Eosinophilic Granulomatosis with Poly-Angiitis (EGPA) : A Respiratory perspective

The lung is commonly involved in systemic disorders: Vasculitis eg ANCA associated vasculitis, but also by; Eosinophilic disorders, eg eosinophilic asthma, eosinophilic pneumonitis, allergic bronchopulmonary aspergillosis and EGPA. An awareness of respiratory involvement by EGPA with multi-organ assessment ensures an Early EGPA diagnosis. Prompt immunosuppressive therapy is essential to optimise long term outcomes and prevent end organ damage.

The immunology of EGPA is explored highlighing the importance of asthma, sino-nasal disease, eosinophilia, extra-pulmonary organ damage, vasculitis and eosinophilic inflammation in diagnosis,.

Recent published management guidelines include American College of Rheumatology 2021, EULAR 2022, and British Society of Rheumatology 2025. The Overlap of ANCA associated vasculitis, EGPA, and hyper-eosinphilic syndromes discussed. The role of the respiratory physician is highlighted in EGPA and vasculitis MDT, for diagnosis and management.
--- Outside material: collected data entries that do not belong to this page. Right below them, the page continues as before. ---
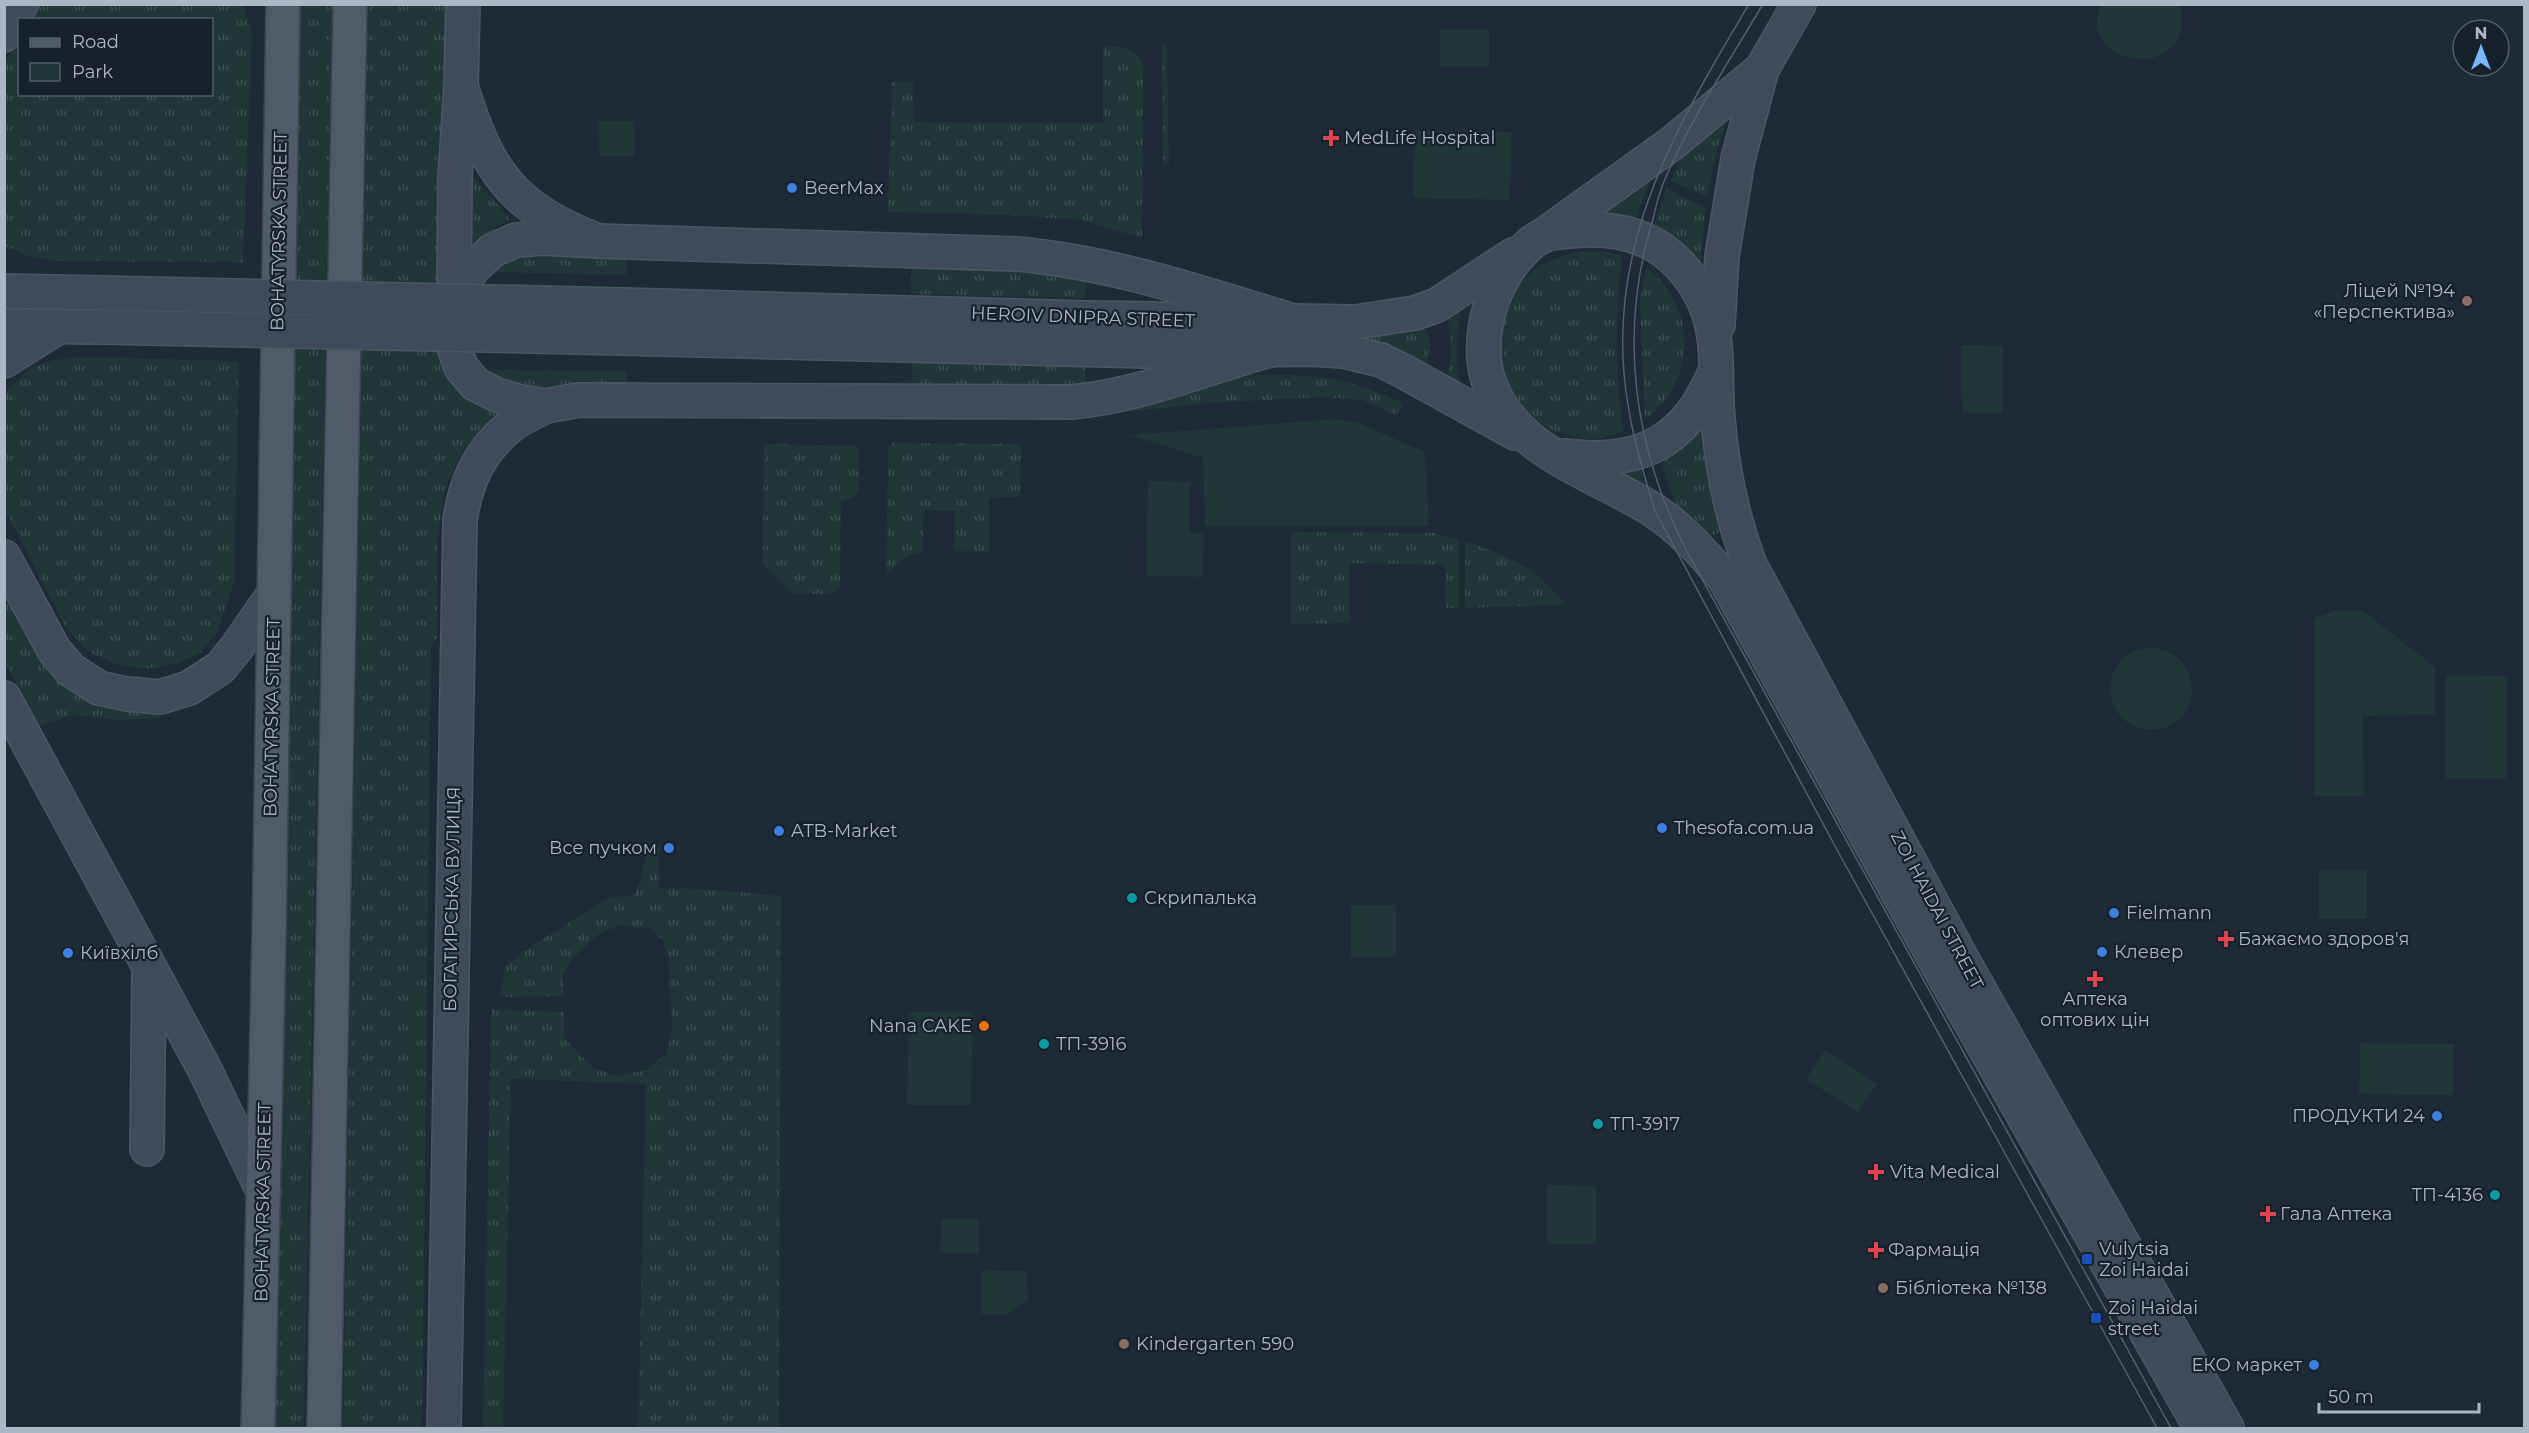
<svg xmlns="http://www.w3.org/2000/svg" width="2529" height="1433" font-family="Montserrat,sans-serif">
  <defs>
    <pattern id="grass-tufts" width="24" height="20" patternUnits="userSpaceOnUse" patternTransform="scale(1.5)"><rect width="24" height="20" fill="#203637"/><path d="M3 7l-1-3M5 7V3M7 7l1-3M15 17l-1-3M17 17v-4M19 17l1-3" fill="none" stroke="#3e5152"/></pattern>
  </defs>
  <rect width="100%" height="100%" fill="#1e2a36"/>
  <!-- grass -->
  <g fill="url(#grass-tufts)">
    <path d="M332,4l-28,1424h-30l26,-1423z"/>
    <path d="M36,5h208l8,30 -9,227 -189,-1 -27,-5 -22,-10v-182l14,-29 1,59h192v-74l-184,-1z"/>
    <path d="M368,5h82l19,392 27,17c-72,62 -57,137 -58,223l-7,8 -9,783h-79z"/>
    <path d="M1162,45h5l2,120h-6z"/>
    <path d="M1103,46c18,0 33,0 40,19l-1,173 -61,-18 -69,-5 -124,-3 4,-130h21l1,40 189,1z"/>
    <path d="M1723,123l3,1 -12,37 -7,36 -36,-16 11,-26z"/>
    <path d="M473,176l37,43 -37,23z"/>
    <path d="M1650,179l-14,39 -39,-4z"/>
    <path d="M1667,188l38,20 -4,56h-3l-30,-29 -14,-9z"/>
    <path d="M513,248l113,10v17l-141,-3z"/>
    <path d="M1578,252h29l15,4c-8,61 -6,115 1,176 -18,8 -40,9 -58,3 -69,-23 -92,-116 -33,-163 13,-11 29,-16 46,-20z"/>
    <path d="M912,264l174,11v23l-175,-4z"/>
    <path d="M1646,267c7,6 15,12 20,20 32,43 21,102 -21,133l-5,-117z"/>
    <path d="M1463,300c-6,30 -9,58 -3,88l-14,-8c6,-25 7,-46 -1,-69z"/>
    <path d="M1422,318l9,26 -6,26 -57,-29v-3z"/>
    <path d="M93,357l146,4 -5,221 -16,49 -18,22 -24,11 -31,5 -27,-4 -31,-14 -22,-25 -60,-116v-116c27,-34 46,-36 88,-37z"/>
    <path d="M912,362l174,4 -1,24 -174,3z"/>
    <path d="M490,370l137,1v15c-45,3 -100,17 -137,-16z"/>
    <path d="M1251,375c62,-1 96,1 153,29l-8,11 -33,-15 -39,-3 -116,6 -81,9 100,-33z"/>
    <path d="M1703,418l24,112 -18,7 -29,-20 -20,-58 21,-11z"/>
    <path d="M893,443l128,1 -1,53 -31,1 1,54 -36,-1 1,-40 -31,-1 -2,44h-12l-24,21 2,-127z"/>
    <path d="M764,444l94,2 1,46 -7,7 -11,1 -1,85 -8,9h-39l-30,-30z"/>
    <path d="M1640,469l7,24 -31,-17z"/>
    <path d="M1291,532l143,1 25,7v68h-13l-1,-43 -96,-2 1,60 -59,1z"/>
    <path d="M1465,541l36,13 32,17 31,31 -2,3 -97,3z"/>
    <path d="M4,579l56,96 98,34 4,9 -44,2 -45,-5 -34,11 -34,-64z"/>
    <path d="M659,845v43l44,1 78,7 -2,532h-141l8,-344 -135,-5 -8,349h-20l8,-419 73,3v26l29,30 23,8 30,-6 20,-16 6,-24 -4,-75 -5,-14 -11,-12 -32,-4 -21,9 -27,25 -9,16v21l-63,1 5,-30 17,-15 87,-54 25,-3 7,-15 6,-32z"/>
  </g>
  <!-- park -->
  <g fill="#203637">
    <path d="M2100,5h80c17,80 -104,64 -80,0z"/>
    <rect x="1440" y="29" width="49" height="38"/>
    <path d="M598,121h36v35h-35z"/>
    <path d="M1415,130l96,2 -1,68 -97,-2z"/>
    <path d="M1961,345l42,1v67h-41z"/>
    <path d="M1335,419l21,3 69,30 4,74h-224l-2,-68 -74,-23z"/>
    <path d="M1148,481l42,1 -1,51h15l-1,44 -57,-1z"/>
    <path d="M2334,611h29l72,56v48l-72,1 1,80h-50v-178z"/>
    <circle cx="2151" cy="689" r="41"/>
    <path d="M2446,675l61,1 -1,103h-60z"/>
    <rect x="2319" y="870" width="48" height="49"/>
    <rect x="1351" y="905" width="45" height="52"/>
    <path d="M973,1011l-2,94h-64l2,-93z"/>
    <path d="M2360,1043l94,1 -1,51 -94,-1z"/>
    <path d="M1825,1050l52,34 -19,29 -52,-34z"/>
    <path d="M1547,1185l49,1v58h-49z"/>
    <path d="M941,1219h38v35l-39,-1z"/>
    <path d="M982,1270l45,1 1,29 -23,15 -24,-1z"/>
  </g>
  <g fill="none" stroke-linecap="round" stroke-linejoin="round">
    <defs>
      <g id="secondary">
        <path d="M4,35l17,-31"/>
        <path d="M461,86c27,87 50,121 137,155l418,13c95,8 189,40 280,68"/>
        <path d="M1544,235l127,-91 91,-75"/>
        <path d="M598,241l-54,-3 -28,2 -23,10 -19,17 -20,29 -1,48 8,23 14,17 22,11 23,7 26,4 33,-6 492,2c69,-6 133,-34 199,-52"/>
        <path d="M4,291l98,2"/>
        <path d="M454,296l1,-118 6,-92 2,-82"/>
        <path d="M623,305l464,13 269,4 59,-9 22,-8 76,-50"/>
        <path d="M1718,325l4,-69 16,-97 24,-90 37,-65"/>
        <path d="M4,326l99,1"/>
        <path d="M623,338l521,13 168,-2 31,2 38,9 22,11 112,62"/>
        <path d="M4,361l54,-34"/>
        <path d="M1563,456c76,9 122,-12 152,-84"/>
        <path d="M4,557l50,93 17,20 28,18 28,6 33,3 29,-9 31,-20 17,-21 36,-52"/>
        <path d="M4,698l201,372 59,123"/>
        <path d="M147,1149l2,-177"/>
        <path d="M444,1428l16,-908c6,-38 18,-67 49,-93 10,-9 25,-15 37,-21"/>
        <path d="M2201,1428l-259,-456 -217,-393c-21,-25 -44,-51 -72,-69 -52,-33 -124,-53 -156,-110 -25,-43 -12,-100 16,-138 9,-10 18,-22 32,-27 11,-4 26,-4 38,-5 53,-2 90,16 117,63 22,40 14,82 18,125 4,51 14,100 32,147l213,396 264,467"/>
      </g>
      <g id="primary">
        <path d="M258,1428l11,-492 14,-932"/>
        <path d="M324,1428l26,-1424"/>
      </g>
    </defs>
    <!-- secondary casing -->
    <use href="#secondary" stroke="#4c5762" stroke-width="36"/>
    <!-- primary casing -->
    <use href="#primary" stroke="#3b4550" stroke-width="36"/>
    <!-- secondary -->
    <use href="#secondary" stroke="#3f4b5a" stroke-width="33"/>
    <!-- primary -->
    <use href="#primary" stroke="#4f5b67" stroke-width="33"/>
    <!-- tram -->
    <g stroke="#53606e" stroke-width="1.5">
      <path d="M1749,4c-69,116 -137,229 -125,369 4,48 17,93 31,138l187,348 315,569"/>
      <path d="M1763,4c-34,58 -72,114 -98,175 -6,13 -9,27 -12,40 -35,113 -20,226 33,331l485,878"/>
    </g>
    <defs>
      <g id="secondary-bridge">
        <path d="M102,293l521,12"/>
        <path d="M103,327l520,11"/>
      </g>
    </defs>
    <!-- secondary-bridge casing -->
    <use href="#secondary-bridge" stroke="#4c5762" stroke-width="36" stroke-linecap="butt"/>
    <!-- secondary-bridge -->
    <use href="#secondary-bridge" stroke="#3f4b5a" stroke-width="33"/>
  </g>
  <!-- markers -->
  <g fill="#e0444e" stroke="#17212b" stroke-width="2">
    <path d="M1328 129h6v6h6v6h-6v6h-6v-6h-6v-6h6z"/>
    <path d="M2223 930h6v6h6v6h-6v6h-6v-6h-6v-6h6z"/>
    <path d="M2092 970h6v6h6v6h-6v6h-6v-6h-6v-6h6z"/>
    <path d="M1873 1163h6v6h6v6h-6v6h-6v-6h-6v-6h6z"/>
    <path d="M2265 1205h6v6h6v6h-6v6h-6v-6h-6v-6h6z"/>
    <path d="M1873 1241h6v6h6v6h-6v6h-6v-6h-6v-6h6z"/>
  </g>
  <g fill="#3f7fe0" stroke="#17212b" stroke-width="2">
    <circle cx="792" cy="188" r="6"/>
    <circle cx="1662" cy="828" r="6"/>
    <circle cx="779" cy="831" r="6"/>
    <circle cx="669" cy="848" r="6"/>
    <circle cx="2114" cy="913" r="6"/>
    <circle cx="2102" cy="952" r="6"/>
    <circle cx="68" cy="953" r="6"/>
    <circle cx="2437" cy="1116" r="6"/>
    <circle cx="2314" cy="1365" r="6"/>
  </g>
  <g fill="#8d6e63" stroke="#17212b" stroke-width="2">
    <circle cx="2467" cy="301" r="6"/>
    <circle cx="1883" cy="1288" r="6"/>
    <circle cx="1124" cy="1344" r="6"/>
  </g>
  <g fill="#0f9aa8" stroke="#17212b" stroke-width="2">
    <circle cx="1132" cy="898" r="6"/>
    <circle cx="1044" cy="1044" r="6"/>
    <circle cx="1598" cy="1124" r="6"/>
    <circle cx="2495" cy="1195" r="6"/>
  </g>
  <circle fill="#e8710a" stroke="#17212b" stroke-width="2" cx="984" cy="1026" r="6"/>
  <g fill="#1a4fb4" stroke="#17212b" stroke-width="2">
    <rect x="2081" y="1253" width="12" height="12" rx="3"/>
    <rect x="2090" y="1312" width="12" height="12" rx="3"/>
  </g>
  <g text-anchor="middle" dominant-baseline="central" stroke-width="4.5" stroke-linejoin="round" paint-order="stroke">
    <!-- poi labels -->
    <g font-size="18" fill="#abb7c4" stroke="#17212b" text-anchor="start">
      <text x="1344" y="138">MedLife Hospital</text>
      <text x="804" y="188">BeerMax</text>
      <text x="2455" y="291" text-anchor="end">Ліцей №194<tspan x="2455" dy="21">«Перспектива»</tspan></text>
      <text x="1674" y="828">Thesofa.com.ua</text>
      <text x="791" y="831">ATB-Market</text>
      <text x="657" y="848" text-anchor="end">Все пучком</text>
      <text x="1144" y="898">Скрипалька</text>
      <text x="2126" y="913">Fielmann</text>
      <text x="2238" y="939">Бажаємо здоров'я</text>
      <text x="2114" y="952">Клевер</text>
      <text x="80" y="953">Київхілб</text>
      <text x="2095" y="999" text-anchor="middle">Аптека<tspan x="2095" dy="21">оптових цін</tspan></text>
      <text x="972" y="1026" text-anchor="end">Nana CAKE</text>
      <text x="1056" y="1044">ТП-3916</text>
      <text x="2425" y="1116" text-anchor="end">ПРОДУКТИ 24</text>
      <text x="1610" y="1124">ТП-3917</text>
      <text x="1890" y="1172">Vita Medical</text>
      <text x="2483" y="1195" text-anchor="end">ТП-4136</text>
      <text x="2280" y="1214">Гала Аптека</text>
      <text x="2099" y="1249">Vulytsia<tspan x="2099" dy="21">Zoi Haidai</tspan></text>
      <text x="1888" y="1250">Фармація</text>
      <text x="1895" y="1288">Бібліотека №138</text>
      <text x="2108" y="1308">Zoi Haidai<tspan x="2108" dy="21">street</tspan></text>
      <text x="1136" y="1344">Kindergarten 590</text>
      <text x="2302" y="1365" text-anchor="end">ЕКО маркет</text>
    </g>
    <!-- street labels -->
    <g font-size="18" fill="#abb7c4" stroke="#17212b">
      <text transform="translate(279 231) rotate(-89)">BOHATYRSKA STREET</text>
      <text transform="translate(1083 317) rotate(2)">HEROIV DNIPRA STREET</text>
      <text transform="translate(272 717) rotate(-89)">BOHATYRSKA STREET</text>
      <text transform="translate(452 899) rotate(-89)">БОГАТИРСЬКА ВУЛИЦЯ</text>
      <text transform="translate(1937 910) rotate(62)">ZOI HAIDAI STREET</text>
      <text transform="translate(263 1202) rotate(-89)">BOHATYRSKA STREET</text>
    </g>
  </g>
  <!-- border -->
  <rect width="2529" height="1433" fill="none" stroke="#abb7c4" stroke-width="12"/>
  <!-- legend -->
  <rect x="18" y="18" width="195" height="78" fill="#17212b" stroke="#525d68" stroke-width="1.5"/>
  <rect x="30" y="38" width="30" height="9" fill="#4f5b67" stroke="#525d68" stroke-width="1.5"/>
  <text x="72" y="48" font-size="18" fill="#abb7c4">Road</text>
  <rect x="30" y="63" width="30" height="18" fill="#203637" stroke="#525d68" stroke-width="1.5"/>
  <text x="72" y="78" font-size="18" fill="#abb7c4">Park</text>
  <!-- north arrow -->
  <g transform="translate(2481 48)"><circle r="28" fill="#17212b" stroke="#525d68" stroke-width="1.5"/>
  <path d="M0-4.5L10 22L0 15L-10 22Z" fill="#77b7fc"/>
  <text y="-9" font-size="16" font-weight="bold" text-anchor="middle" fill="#abb7c4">N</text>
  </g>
  <!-- scale -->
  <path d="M2319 1403v9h160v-9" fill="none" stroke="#abb7c4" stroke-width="3"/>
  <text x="2328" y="1403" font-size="18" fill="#abb7c4" stroke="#17212b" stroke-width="4.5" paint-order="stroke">50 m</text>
</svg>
Optimum treatment includes early Corticosteroid treatment , in combination with Rituximab or Cyclophosphamide, as remission induction therapy for EGPA, particularly for life or organ threatening disease. Novel clinical studies of Mepolizumab or Benralizumab as early anti-Interleukin-5/IL-5 Receptor antagonist eosinophil depleting therapy in EGPA are discussed, complementing conventional immunosuppression for remission induction in non-life threatening EGPA, and as early remission maintenance regimens, to facilitate corticosteroid weaning, to reduce steroid related co-morbidity and immunosuppression burden, and ensure long term maintenance remission. Rituximab, Methotrexate, mycophenolate or Azathioprine may be considered as alternative options when anti-IL-5/ IL-5R not available, or as adjunctive maintenance therapies depending on disease phenotype.